§ **EXERCISE**
Please output every line of the listing verbatim, from the line containing "We just need one" down to the line containing "проблемы и решения", including both of those lines.

§ **SOURCE MATERIAL**
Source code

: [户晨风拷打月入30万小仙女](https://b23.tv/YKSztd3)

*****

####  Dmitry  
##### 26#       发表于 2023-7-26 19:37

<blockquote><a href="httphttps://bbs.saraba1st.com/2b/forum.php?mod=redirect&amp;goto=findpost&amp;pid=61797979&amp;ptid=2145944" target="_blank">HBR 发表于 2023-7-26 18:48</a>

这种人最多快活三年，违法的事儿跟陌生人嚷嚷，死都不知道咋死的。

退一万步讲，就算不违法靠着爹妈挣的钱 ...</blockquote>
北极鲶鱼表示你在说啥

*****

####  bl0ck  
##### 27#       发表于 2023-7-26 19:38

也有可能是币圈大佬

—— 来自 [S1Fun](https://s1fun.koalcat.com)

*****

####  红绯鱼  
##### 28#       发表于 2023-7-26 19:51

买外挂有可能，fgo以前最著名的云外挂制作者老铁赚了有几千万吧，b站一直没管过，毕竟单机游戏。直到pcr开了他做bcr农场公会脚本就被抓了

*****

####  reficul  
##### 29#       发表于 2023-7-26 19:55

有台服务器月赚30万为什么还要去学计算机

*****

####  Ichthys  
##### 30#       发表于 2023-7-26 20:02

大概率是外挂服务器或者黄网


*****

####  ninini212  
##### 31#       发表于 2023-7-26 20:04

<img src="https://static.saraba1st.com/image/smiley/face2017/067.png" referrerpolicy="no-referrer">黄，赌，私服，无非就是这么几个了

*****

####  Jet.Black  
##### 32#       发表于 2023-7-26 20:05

---

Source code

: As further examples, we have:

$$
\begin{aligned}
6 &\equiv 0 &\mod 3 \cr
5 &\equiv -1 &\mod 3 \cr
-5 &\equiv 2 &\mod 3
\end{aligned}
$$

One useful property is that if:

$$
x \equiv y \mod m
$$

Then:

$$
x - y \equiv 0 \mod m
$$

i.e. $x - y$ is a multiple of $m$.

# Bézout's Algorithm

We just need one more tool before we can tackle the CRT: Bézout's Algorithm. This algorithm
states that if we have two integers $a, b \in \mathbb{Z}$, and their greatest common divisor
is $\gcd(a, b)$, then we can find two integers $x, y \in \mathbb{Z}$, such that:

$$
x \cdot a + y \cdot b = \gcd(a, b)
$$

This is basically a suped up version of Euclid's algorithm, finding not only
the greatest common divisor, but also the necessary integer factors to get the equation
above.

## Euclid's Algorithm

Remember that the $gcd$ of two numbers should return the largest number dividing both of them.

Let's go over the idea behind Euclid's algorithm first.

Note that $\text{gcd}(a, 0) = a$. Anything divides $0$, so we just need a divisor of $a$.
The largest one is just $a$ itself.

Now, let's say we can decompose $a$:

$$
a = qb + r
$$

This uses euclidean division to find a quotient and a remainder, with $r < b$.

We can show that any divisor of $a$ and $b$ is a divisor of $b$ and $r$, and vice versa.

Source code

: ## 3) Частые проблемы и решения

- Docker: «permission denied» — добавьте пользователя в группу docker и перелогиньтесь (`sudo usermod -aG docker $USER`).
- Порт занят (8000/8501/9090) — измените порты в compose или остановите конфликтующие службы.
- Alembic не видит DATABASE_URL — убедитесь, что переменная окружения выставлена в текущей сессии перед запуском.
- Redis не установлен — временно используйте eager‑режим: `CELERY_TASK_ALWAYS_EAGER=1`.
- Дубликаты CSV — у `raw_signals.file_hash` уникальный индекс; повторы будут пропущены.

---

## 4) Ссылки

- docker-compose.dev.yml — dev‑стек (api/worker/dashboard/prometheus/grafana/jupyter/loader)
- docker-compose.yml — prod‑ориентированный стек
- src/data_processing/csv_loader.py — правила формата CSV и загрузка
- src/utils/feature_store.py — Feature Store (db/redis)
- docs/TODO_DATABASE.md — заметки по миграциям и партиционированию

...

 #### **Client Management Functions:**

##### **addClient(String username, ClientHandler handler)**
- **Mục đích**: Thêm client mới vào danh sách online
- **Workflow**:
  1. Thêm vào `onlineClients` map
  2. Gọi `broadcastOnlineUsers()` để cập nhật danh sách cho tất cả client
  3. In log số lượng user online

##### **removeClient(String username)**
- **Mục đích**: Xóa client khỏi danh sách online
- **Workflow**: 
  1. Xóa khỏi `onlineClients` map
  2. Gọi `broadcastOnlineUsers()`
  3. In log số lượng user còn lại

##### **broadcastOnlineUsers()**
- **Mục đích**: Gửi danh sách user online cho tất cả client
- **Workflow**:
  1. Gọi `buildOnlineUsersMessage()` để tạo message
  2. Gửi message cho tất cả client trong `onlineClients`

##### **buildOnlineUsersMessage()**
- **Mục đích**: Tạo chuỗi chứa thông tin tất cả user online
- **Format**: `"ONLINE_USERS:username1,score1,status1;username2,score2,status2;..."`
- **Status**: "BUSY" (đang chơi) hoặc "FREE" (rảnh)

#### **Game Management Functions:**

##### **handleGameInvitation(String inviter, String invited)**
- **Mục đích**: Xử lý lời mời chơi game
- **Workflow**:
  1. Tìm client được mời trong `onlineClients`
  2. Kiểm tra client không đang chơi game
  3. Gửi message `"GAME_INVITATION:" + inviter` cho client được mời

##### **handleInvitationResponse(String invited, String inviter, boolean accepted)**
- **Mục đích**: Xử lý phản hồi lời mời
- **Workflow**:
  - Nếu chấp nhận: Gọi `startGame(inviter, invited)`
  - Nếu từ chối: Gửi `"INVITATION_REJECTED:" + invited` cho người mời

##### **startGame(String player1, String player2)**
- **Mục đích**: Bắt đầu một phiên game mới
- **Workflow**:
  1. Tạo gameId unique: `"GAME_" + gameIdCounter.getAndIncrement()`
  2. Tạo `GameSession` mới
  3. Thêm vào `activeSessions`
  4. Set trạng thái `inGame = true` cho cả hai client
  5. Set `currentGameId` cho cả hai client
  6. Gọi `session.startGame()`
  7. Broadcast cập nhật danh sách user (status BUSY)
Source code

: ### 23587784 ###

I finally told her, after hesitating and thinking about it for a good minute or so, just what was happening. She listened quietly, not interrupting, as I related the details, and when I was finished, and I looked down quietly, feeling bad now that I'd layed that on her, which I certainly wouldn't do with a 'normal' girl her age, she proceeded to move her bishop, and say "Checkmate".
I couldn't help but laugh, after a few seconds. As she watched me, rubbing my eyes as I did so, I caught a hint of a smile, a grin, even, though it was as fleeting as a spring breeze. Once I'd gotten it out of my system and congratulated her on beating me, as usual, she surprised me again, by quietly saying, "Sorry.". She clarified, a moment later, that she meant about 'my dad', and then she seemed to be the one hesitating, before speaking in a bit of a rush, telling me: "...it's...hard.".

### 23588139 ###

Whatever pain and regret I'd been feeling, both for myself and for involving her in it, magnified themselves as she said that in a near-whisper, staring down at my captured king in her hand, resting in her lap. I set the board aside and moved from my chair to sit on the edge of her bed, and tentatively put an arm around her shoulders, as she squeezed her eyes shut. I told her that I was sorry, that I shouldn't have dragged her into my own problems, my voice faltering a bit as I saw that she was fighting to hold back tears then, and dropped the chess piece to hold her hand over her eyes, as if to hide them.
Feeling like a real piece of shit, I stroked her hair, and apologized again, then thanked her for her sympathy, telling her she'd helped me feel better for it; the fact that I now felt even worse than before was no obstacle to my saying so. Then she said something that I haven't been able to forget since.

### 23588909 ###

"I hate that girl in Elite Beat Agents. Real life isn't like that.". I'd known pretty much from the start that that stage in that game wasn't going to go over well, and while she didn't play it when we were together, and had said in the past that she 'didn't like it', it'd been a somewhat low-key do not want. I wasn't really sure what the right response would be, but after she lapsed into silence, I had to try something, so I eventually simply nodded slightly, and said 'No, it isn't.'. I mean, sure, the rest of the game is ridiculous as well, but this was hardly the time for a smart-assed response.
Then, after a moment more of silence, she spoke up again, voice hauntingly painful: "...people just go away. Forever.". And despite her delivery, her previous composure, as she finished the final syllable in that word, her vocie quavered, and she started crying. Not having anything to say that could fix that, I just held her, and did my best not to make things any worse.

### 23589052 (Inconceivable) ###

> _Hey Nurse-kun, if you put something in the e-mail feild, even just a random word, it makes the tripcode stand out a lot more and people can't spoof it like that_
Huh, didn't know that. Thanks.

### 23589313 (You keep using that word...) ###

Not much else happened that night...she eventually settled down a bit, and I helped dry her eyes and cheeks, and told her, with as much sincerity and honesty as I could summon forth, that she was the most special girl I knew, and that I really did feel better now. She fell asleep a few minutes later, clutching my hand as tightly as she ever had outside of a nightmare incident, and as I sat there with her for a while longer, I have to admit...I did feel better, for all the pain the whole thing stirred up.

§ **EXERCISE ANSWER**
We just need one more tool before we can tackle the CRT: Bézout's Algorithm. This algorithm
states that if we have two integers $a, b \in \mathbb{Z}$, and their greatest common divisor
is $\gcd(a, b)$, then we can find two integers $x, y \in \mathbb{Z}$, such that:

$$
x \cdot a + y \cdot b = \gcd(a, b)
$$

This is basically a suped up version of Euclid's algorithm, finding not only
the greatest common divisor, but also the necessary integer factors to get the equation
above.

## Euclid's Algorithm

Remember that the $gcd$ of two numbers should return the largest number dividing both of them.

Let's go over the idea behind Euclid's algorithm first.

Note that $\text{gcd}(a, 0) = a$. Anything divides $0$, so we just need a divisor of $a$.
The largest one is just $a$ itself.

Now, let's say we can decompose $a$:

$$
a = qb + r
$$

This uses euclidean division to find a quotient and a remainder, with $r < b$.

We can show that any divisor of $a$ and $b$ is a divisor of $b$ and $r$, and vice versa.

Source code

: ## 3) Частые проблемы и решения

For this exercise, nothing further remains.